§ **Your goal**
Check each line of the data for "Average" and select those that have it.

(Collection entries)
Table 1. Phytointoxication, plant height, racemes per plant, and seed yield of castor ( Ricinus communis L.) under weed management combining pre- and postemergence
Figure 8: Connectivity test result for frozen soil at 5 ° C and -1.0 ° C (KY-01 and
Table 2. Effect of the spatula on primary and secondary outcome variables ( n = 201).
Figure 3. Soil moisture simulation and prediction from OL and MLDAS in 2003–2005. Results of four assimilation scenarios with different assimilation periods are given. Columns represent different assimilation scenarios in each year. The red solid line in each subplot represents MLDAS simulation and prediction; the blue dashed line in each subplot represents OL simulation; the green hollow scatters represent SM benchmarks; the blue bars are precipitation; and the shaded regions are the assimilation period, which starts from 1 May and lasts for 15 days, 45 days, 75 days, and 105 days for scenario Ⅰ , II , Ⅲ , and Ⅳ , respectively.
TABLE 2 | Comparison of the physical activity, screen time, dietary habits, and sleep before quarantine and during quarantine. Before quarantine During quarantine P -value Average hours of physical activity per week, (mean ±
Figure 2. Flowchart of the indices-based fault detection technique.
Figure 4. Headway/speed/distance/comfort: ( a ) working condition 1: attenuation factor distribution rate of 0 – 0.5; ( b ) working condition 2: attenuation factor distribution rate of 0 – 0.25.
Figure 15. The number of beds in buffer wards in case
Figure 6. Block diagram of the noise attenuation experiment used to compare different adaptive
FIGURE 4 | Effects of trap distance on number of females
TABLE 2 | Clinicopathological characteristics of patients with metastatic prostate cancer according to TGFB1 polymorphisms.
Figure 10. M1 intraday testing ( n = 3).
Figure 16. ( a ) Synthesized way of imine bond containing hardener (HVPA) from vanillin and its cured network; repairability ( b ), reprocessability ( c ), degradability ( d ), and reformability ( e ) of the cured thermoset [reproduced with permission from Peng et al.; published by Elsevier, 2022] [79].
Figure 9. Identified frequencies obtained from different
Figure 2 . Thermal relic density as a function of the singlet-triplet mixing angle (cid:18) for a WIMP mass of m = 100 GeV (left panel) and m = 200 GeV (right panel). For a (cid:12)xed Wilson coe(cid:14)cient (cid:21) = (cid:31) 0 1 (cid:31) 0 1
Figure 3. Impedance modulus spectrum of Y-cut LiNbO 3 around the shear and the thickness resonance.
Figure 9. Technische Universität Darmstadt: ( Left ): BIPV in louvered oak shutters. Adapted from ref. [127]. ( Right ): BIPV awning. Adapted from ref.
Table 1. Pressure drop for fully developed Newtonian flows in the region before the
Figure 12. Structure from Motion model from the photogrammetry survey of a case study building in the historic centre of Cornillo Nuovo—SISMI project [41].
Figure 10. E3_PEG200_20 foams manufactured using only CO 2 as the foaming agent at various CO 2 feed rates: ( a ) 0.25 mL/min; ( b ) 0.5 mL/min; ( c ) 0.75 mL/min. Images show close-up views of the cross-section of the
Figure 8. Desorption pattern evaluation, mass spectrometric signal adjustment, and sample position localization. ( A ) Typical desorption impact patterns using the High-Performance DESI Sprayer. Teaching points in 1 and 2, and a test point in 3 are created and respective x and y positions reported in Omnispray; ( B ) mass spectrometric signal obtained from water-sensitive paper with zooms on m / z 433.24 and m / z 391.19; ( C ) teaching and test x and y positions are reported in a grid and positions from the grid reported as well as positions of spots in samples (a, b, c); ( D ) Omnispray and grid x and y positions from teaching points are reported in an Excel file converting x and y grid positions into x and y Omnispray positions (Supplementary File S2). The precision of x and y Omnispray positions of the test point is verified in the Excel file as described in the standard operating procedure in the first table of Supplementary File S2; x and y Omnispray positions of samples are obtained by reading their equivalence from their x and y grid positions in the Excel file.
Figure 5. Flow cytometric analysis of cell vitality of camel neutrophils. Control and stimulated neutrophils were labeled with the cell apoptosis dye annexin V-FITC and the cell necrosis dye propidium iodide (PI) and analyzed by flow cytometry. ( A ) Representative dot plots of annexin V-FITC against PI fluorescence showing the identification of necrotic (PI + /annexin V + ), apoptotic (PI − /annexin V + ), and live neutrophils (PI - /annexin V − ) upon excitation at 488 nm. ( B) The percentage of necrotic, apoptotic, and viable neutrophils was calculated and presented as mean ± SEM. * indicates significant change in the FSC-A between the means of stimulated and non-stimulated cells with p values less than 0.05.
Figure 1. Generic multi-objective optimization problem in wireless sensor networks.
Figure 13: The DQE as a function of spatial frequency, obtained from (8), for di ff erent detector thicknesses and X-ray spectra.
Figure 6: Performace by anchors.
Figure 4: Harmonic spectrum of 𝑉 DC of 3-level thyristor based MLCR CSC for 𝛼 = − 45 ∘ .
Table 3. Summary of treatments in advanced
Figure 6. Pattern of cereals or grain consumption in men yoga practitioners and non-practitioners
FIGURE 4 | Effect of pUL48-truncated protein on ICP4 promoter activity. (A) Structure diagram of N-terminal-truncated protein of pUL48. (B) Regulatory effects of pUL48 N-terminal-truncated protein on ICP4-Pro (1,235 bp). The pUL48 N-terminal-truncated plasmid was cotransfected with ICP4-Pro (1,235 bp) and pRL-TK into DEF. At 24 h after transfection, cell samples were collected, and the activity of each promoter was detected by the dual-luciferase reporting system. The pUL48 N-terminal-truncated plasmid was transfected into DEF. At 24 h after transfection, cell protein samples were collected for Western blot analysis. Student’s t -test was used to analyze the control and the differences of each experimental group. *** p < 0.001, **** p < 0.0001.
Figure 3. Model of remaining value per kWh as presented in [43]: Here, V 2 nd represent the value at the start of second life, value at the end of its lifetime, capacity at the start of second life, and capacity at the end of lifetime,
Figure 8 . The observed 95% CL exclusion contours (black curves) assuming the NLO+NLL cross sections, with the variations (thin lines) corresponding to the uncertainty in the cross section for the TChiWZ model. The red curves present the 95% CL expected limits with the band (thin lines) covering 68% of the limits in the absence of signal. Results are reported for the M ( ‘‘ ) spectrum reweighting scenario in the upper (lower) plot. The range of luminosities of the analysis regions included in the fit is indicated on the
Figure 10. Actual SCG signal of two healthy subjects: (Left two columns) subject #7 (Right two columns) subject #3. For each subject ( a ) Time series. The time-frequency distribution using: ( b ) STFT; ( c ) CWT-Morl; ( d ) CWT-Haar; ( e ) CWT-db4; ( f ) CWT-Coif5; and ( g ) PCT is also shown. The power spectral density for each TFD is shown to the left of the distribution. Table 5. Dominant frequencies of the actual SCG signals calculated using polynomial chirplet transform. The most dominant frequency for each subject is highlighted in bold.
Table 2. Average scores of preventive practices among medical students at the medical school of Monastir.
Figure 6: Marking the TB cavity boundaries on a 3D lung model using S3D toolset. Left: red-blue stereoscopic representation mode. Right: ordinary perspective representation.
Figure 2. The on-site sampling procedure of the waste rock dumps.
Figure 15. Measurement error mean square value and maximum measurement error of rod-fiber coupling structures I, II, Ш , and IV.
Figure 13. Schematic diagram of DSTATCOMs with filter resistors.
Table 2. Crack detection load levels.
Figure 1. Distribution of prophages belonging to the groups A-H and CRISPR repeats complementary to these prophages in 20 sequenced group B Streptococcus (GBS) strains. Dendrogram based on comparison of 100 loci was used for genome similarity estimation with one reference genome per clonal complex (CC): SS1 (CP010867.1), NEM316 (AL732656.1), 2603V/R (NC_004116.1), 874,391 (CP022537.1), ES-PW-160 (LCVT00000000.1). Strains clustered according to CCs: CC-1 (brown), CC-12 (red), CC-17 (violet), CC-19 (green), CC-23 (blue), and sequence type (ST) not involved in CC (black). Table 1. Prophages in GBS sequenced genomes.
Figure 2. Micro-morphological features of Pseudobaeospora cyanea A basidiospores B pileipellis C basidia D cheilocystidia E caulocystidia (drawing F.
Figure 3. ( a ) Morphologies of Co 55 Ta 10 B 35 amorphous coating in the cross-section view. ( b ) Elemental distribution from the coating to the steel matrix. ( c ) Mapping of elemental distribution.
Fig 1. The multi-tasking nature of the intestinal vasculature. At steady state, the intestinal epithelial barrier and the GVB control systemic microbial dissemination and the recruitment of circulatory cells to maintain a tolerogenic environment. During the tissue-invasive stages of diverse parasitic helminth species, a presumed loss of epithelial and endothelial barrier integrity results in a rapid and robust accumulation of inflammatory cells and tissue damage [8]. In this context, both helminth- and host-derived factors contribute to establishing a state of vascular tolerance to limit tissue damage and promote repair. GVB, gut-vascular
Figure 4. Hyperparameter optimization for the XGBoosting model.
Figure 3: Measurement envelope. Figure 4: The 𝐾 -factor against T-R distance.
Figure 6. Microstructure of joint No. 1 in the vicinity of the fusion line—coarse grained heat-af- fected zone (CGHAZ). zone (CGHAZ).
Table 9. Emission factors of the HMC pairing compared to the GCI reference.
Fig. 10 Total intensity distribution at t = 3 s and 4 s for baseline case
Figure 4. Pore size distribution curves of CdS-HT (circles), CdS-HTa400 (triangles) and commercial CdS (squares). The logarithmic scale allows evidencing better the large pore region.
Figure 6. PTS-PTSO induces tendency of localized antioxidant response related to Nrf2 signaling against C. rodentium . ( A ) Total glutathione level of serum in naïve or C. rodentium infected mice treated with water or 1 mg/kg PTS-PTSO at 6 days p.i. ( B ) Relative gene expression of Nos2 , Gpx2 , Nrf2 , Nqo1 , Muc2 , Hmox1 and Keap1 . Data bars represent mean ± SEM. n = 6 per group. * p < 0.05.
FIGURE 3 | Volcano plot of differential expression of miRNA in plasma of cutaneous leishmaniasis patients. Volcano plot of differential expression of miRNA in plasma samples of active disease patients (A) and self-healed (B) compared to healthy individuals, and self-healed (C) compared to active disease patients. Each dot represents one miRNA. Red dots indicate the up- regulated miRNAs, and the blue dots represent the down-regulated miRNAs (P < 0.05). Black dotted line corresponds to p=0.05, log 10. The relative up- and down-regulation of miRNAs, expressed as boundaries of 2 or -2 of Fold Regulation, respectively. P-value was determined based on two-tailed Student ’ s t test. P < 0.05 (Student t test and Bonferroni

§ **Written response**
TABLE 2 | Comparison of the physical activity, screen time, dietary habits, and sleep before quarantine and during quarantine. Before quarantine During quarantine P -value Average hours of physical activity per week, (mean ±
Table 2. Average scores of preventive practices among medical students at the medical school of Monastir.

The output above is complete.